----- Data to examine

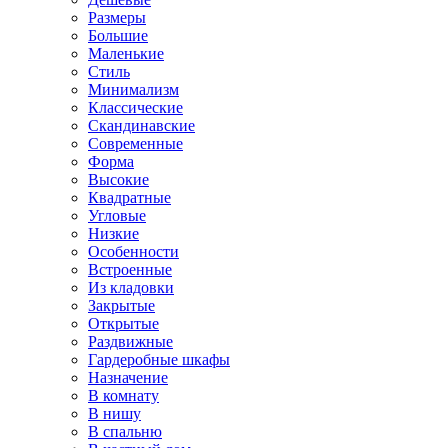
Размеры
Большие
Маленькие
Стиль
Минимализм
Классические
Скандинавские
Современные
Форма
Высокие
Квадратные
Угловые
Низкие
Особенности
Встроенные
Из кладовки
Закрытые
Открытые
Раздвижные
Гардеробные шкафы
Назначение
В комнату
В нишу
В спальню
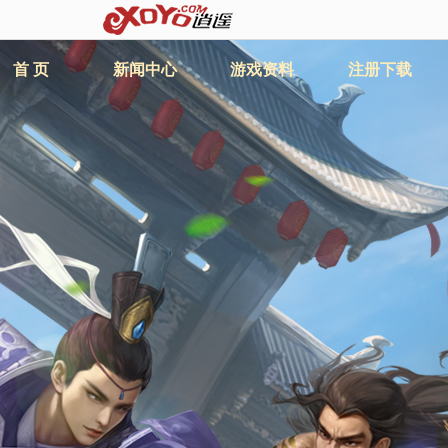
首 页
新闻中心
游戏资料
注册下载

----------

- What you are asked to do
The range to set down runs from the line containing "Гардеробные шкафы" through the final line of the data, both ends included; give it exactly and drop the pictures.

- Answer to the problem
Гардеробные шкафы
Назначение
В комнату
В нишу
В спальню
首 页
新闻中心
游戏资料
注册下载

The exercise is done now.